Synlait snaps up land in Waikato
Synlait has conditionally bought
28 hectares of land in Pokeno, North Waikato, to build a $260 million infant formula manufacturing plant.
Because the Canterbury-based company has a majority Chinese owner (39 per cent), the land purchase will have to be approved by the Overseas Investment Office (OIO).
Federated Farmers dairy group chairman Chris Lewis welcomed the news of more competition, but with a warning the region might have reached ‘‘peak plant capacity’’.
Happy Valley Milk has recently been given the go-ahead to build a
17.89ha milk plant in Otorohanga, Fonterra is expanding its cream cheese plant at Te Rapa, and established players include Tatua, Open Country and Miraka. ‘‘Farmers like a bit of competition and Synlait is a good company. But within Waikato there will be no more dairy conversions, and farmers I know aren’t adding to their herds. ‘‘We are all aware of the environmental impact of dairying, and there is also competition for land from housing and horticulture,’’ Lewis said.

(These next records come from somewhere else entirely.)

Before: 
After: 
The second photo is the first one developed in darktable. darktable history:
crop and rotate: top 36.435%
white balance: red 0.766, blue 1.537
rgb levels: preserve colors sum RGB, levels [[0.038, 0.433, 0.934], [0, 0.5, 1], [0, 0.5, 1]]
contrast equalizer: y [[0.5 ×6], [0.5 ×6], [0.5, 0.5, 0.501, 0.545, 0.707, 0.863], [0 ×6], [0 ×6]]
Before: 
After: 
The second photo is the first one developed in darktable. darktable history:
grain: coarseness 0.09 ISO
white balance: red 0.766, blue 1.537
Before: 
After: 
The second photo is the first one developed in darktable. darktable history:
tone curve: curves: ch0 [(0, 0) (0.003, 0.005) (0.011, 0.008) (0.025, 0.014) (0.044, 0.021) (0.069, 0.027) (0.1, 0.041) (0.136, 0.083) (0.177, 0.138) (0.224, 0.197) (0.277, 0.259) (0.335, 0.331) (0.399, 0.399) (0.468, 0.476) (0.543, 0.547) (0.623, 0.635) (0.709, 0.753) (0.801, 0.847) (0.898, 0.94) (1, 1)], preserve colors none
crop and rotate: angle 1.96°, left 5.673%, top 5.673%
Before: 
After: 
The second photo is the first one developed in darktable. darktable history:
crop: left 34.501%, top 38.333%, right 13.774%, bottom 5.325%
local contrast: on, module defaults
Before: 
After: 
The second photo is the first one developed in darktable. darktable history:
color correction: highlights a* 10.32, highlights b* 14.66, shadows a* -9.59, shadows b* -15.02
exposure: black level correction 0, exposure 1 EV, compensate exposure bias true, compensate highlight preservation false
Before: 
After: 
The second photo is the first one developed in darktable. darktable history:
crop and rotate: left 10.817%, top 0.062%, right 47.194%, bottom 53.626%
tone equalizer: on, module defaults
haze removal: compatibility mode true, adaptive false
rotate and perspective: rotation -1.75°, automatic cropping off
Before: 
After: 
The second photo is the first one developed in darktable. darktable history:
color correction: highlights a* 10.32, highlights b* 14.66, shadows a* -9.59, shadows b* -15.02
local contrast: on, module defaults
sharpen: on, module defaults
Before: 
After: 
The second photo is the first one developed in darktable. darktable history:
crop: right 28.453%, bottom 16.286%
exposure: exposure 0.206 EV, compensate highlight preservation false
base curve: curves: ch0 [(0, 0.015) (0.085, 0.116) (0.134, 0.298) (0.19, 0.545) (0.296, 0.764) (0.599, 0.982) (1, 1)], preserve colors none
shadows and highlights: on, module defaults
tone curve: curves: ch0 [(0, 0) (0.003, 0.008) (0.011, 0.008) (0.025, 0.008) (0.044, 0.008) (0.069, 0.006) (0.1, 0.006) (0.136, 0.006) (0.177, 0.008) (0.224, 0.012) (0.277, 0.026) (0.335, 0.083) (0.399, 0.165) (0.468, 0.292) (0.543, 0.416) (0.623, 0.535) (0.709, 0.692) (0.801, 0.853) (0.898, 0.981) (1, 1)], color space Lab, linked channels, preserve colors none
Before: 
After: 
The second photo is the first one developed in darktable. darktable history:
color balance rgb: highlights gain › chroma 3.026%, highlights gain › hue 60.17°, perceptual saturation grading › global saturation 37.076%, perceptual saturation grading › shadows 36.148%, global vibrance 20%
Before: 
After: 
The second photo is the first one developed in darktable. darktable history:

Synlait chief executive John Penno said the company had ‘‘done the maths’’, and come to the conclusion Waikato was one of the least competitive regions because of the ample milk supply. ‘‘We also don’t need much for the added value products we are making.’’
The company is reaching out to potential suppliers by asking them to contact them. It is especially interested in farmers who are either A2 milk suppliers or are keen to switch.